:: Source extract ::
As to your first question — Most of the discussion here has focused on how to make interactions among scholars more transparent. What would it mean for research — the methods and the materials — to become similarly transparent? — this has been in the back of my head for some time now. By making the interactions among scholars more transparent, we’re moving at least part of the process of research out in front of the curtain, enabling students to see how we write and revise in conversation with one another. Ideally, I’d like the entire research process to be transformed by those interactions, as well as by the interactions of texts within the network. Clancy points to the issue of scholarly databases and the need to produce better indexing of electronic publications; what I’m hoping for MediaCommons is that, in conjunction with library partners, and by making good use of tagging and a (hopefully much more secure) version of trackbacks, we might merge the publications and the indexes, enabling the research to take place in the same virtual space as the texts themselves.

In the long run, what I’m imagining is a deeper merging of the roles of publishers and libraries, creating a multi-directional throughpoint in the information network, producing, collecting, tagging, filtering, and distributing new scholarship.

 
Comment by Avi Santo
2007-04-22 18:26:08

Some very interesting discussions and suggestions so far. Instead of treading on other folks ideas, let me shift gears and talk about public libraries as community centers; spaces that not only filter information, but also provide opportunities for the public to digest, explore, engage, and discuss information as it relates to their daily lives. MediaCommons’ social networking capabilities can function to bring different communities into dialogue with one another, but it is also customizable for particular communities. How can M/C serve as a kind of town hall for particular groups while still tapping into the larger network?

 
Comment by Tim Anderson
2007-04-23 11:23:55

The public library that Avi is talking about comes from the Progressivist impulse of the late 19th and early 20th century. The names that come to mind are two Deweys: John Dewey who advocated “that politics is the work and duty of each individual in the course of his daily routine. The knowledge needed to be involved in politics, in this model, was to be generated by the interaction of citizens, elites, experts, through the mediation and facilitation of journalism. In this model, not just the government is held accountable, but the citizens, experts, other actors as well.” The other is ,a href=”http://en.wikipedia.org/wiki/Melvil_Dewey”>Melvil Dewey, who Dewey Decimal system was a breakthrough in means of organization. According to The Straight Dope, “Dewey’s innovation was to combine a numbering system (like at the British Museum) with classification by topic. However, the numbers didn’t indicate a shelf but rather a field of knowledge. Battles says, “Thus he joined the analytical simplicity of decimal numbers to an intuitive scheme of knowledge, one that would fluidly accommodate all the books ever written, and all the books that could be written as well.”" For me that is why librarians need to be more attuned to issues like MediaCommons: we are organizing fields of knowledge and we want and need their expertise.

Finally, one prominent site used by rhetoricians is americanrhetoric.com, a site that houses a number of famous oratorical moments for online access and dissemination.

:: Problem details ::
Reproduce verbatim the stretch of the MediaCommons comment thread from "Some very interesting" through "the larger network?".

:: Record set ::

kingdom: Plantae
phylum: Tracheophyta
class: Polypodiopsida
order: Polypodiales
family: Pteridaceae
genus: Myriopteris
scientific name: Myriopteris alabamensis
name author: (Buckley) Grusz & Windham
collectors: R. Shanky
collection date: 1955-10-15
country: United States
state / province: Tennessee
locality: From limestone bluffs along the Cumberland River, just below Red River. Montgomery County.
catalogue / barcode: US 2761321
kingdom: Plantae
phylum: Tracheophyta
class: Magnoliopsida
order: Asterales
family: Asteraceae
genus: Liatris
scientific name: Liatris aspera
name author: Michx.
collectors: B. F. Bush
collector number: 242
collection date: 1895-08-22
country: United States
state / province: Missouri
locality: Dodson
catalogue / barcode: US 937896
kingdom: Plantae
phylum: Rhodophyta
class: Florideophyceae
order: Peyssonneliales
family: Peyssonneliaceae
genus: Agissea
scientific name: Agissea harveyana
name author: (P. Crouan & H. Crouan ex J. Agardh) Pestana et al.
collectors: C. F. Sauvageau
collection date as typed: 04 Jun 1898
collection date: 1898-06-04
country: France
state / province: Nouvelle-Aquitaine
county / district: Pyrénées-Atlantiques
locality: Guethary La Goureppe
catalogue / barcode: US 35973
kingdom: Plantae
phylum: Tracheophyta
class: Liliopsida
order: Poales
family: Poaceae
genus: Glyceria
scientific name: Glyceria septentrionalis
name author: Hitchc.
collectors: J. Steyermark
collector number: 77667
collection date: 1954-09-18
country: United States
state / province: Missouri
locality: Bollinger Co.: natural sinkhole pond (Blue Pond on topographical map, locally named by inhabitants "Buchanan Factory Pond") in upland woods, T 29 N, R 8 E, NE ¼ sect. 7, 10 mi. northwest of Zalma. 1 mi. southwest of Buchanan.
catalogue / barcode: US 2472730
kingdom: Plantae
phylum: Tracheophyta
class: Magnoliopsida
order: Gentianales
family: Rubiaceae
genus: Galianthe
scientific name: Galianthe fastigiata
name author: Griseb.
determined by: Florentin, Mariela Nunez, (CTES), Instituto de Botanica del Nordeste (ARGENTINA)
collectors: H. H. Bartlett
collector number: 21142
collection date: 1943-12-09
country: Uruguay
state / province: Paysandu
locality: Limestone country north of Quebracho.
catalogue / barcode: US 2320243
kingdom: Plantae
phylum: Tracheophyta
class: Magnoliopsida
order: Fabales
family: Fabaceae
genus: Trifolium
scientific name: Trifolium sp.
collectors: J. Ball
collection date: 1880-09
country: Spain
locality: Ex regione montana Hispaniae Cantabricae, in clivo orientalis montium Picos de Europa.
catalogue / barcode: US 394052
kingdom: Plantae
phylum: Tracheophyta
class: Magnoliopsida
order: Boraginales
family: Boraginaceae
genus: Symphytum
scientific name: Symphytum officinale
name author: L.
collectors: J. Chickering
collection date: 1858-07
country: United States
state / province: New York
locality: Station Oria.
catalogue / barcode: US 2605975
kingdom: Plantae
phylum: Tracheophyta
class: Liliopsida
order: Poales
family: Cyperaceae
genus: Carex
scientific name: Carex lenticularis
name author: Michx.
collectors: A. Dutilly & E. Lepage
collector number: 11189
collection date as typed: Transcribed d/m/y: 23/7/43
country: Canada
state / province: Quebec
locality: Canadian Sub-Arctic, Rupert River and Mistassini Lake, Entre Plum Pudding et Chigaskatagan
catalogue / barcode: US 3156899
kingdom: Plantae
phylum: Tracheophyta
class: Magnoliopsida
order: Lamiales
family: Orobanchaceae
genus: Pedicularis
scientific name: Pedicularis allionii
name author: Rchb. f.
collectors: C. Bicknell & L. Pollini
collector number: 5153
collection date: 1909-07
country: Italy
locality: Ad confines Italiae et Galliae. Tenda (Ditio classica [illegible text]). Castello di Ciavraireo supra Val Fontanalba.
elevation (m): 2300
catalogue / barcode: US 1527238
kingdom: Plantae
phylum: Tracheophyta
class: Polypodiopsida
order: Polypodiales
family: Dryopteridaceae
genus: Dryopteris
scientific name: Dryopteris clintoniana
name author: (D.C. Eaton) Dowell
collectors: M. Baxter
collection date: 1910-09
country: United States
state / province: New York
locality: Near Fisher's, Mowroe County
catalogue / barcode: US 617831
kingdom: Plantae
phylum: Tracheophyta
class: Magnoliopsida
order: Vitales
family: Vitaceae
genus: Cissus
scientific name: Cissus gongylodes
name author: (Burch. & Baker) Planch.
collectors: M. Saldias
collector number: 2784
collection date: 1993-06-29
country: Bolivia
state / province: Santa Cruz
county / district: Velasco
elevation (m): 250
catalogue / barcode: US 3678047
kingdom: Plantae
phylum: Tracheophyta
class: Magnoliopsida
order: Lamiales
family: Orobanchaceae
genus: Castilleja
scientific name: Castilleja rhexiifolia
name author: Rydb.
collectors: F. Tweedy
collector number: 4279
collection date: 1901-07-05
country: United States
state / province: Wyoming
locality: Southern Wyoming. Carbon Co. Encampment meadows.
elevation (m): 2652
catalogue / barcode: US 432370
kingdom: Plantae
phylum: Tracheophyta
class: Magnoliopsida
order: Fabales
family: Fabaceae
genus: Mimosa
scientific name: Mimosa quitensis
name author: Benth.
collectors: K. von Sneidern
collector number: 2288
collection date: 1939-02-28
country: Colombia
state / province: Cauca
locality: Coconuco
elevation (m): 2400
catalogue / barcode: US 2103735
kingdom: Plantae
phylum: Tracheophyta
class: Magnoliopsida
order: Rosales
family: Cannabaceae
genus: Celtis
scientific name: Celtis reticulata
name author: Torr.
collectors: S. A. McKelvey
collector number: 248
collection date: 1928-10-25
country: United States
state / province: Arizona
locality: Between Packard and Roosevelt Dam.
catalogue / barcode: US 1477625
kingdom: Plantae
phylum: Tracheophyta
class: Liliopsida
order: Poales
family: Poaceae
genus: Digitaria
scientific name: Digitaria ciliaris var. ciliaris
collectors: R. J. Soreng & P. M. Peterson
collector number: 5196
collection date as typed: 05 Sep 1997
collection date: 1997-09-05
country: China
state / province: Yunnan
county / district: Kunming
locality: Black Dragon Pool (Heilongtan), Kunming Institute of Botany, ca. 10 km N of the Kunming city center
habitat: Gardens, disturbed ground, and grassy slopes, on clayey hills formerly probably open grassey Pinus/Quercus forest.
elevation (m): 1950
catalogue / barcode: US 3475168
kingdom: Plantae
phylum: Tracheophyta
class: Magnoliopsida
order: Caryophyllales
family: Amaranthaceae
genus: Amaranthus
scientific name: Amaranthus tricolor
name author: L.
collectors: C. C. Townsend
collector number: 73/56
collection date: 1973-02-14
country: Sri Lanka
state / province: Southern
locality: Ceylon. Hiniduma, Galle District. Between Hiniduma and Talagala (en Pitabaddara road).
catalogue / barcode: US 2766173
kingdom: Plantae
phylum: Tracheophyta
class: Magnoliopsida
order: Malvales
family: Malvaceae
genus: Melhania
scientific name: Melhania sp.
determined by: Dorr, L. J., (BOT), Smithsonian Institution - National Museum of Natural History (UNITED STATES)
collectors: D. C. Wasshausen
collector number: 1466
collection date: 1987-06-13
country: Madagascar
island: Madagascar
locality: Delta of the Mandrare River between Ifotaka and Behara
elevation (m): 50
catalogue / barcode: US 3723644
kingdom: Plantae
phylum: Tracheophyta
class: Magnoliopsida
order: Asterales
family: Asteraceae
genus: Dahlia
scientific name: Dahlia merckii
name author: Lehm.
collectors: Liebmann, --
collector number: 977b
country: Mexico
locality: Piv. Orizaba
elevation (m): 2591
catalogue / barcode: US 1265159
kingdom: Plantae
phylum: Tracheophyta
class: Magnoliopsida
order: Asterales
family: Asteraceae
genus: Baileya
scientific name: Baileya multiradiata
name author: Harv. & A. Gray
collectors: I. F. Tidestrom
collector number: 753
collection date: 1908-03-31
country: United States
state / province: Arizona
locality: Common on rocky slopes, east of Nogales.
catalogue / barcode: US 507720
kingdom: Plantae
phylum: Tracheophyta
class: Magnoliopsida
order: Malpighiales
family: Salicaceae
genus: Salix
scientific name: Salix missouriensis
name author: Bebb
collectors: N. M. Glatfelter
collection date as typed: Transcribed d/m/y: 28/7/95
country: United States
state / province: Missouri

:: The answer ::
Some very interesting discussions and suggestions so far. Instead of treading on other folks ideas, let me shift gears and talk about public libraries as community centers; spaces that not only filter information, but also provide opportunities for the public to digest, explore, engage, and discuss information as it relates to their daily lives. MediaCommons’ social networking capabilities can function to bring different communities into dialogue with one another, but it is also customizable for particular communities. How can M/C serve as a kind of town hall for particular groups while still tapping into the larger network?